▶ Records to use:
■ ■ ■ ■ ■
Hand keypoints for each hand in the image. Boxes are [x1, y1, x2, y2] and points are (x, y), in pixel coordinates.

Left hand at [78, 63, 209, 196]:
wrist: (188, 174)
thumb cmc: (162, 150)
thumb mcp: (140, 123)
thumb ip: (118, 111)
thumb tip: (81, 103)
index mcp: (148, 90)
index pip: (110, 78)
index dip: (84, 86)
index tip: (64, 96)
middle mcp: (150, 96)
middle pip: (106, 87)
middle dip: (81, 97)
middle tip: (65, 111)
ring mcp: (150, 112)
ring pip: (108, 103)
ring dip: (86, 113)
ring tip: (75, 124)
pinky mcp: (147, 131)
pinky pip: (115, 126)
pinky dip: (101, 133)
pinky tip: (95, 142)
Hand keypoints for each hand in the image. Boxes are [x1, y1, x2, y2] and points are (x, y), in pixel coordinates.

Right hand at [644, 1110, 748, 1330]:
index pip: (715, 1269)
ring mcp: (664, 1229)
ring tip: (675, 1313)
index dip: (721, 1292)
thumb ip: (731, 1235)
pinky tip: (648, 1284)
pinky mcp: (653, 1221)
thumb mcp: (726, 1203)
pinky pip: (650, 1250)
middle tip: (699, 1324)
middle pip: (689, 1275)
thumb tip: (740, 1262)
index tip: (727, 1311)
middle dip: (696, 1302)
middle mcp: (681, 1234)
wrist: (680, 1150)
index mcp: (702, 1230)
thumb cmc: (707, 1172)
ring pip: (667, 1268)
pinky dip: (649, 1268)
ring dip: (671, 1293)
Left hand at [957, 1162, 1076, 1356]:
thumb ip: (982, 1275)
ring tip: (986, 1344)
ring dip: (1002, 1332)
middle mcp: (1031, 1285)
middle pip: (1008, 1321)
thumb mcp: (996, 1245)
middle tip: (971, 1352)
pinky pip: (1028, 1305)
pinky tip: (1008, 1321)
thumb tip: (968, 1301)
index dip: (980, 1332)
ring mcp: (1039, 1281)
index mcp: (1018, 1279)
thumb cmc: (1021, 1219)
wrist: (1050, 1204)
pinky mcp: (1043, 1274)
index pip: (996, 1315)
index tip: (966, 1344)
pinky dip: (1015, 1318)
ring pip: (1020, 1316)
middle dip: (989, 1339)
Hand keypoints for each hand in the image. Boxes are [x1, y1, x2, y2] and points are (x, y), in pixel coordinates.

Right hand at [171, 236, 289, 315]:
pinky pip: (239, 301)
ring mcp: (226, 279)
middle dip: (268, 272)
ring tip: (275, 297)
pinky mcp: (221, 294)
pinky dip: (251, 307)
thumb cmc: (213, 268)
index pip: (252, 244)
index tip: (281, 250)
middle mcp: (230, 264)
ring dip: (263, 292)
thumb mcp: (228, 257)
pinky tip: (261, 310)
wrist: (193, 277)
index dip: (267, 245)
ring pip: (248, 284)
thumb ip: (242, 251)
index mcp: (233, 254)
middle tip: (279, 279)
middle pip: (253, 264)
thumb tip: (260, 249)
■ ■ ■ ■ ■
▶ Requirement: Wherever the word "hand" turns up in the material, copy the whole line.

▶ Exercise result:
Hand keypoints for each hand in the image. Boxes are [x1, y1, x2, y2] and points are (x, y), in pixel coordinates.
Left hand at [78, 63, 209, 196]:
Hand keypoints for each hand in the image. Boxes are [x1, y1, x2, y2] and points are (x, y), in pixel coordinates.
Right hand at [644, 1110, 748, 1330]:
Left hand at [957, 1162, 1076, 1356]:
Hand keypoints for each hand in the image. Boxes are [x1, y1, x2, y2] and points are (x, y), in pixel coordinates.
Right hand at [171, 236, 289, 315]:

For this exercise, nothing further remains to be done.